[Opening MATERIAL SHOWN section]

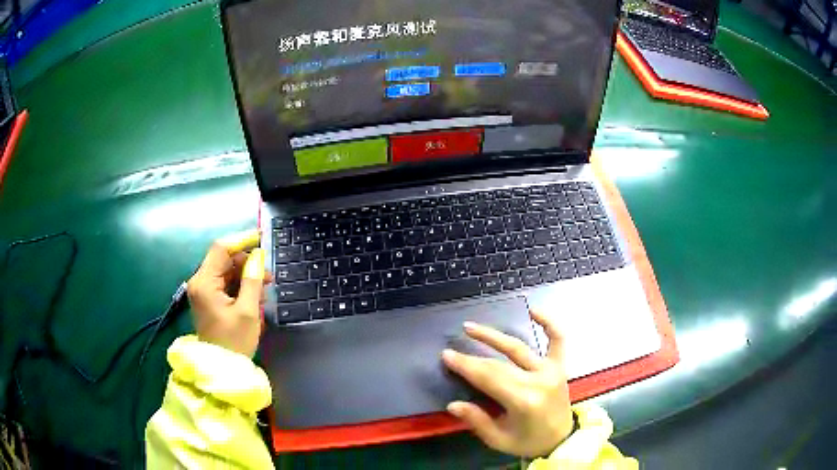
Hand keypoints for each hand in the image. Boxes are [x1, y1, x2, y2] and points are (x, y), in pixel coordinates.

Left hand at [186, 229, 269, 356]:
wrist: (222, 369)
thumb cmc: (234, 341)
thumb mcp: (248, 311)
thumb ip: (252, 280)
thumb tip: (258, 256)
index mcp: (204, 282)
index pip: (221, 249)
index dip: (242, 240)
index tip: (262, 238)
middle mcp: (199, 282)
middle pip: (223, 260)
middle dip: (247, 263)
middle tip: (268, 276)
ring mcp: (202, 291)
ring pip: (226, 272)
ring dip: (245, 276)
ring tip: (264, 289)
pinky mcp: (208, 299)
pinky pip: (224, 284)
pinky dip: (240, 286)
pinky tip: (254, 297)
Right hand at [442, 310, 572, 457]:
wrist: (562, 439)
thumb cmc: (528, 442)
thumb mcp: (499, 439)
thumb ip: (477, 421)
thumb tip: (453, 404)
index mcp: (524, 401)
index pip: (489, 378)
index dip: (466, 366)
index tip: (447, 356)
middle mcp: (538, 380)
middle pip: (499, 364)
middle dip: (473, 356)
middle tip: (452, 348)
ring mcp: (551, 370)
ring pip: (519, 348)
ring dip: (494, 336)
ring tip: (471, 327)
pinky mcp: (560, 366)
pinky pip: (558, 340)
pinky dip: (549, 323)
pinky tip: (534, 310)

[Closing MATERIAL SHOWN section]
[Opening MATERIAL SHOWN section]

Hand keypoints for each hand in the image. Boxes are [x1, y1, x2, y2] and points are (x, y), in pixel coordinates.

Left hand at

[Closing MATERIAL SHOWN section]

▶ _ACTION ITEM_
All lines in the listing above from the line containing "index mcp: (524, 401)" to the line containing "pinky tip: (534, 310)", inclusive, should be retyped exactly; no other lines should appear.

▶ _TASK OUTPUT_
index mcp: (524, 401)
index pip: (489, 378)
index dip: (466, 366)
index tip: (447, 356)
middle mcp: (538, 380)
middle pip: (499, 364)
middle dip: (473, 356)
middle tip: (452, 348)
ring mcp: (551, 370)
ring pip: (519, 348)
ring dip: (494, 336)
ring tip: (471, 327)
pinky mcp: (560, 366)
pinky pip: (558, 340)
pinky dip: (549, 323)
pinky tip: (534, 310)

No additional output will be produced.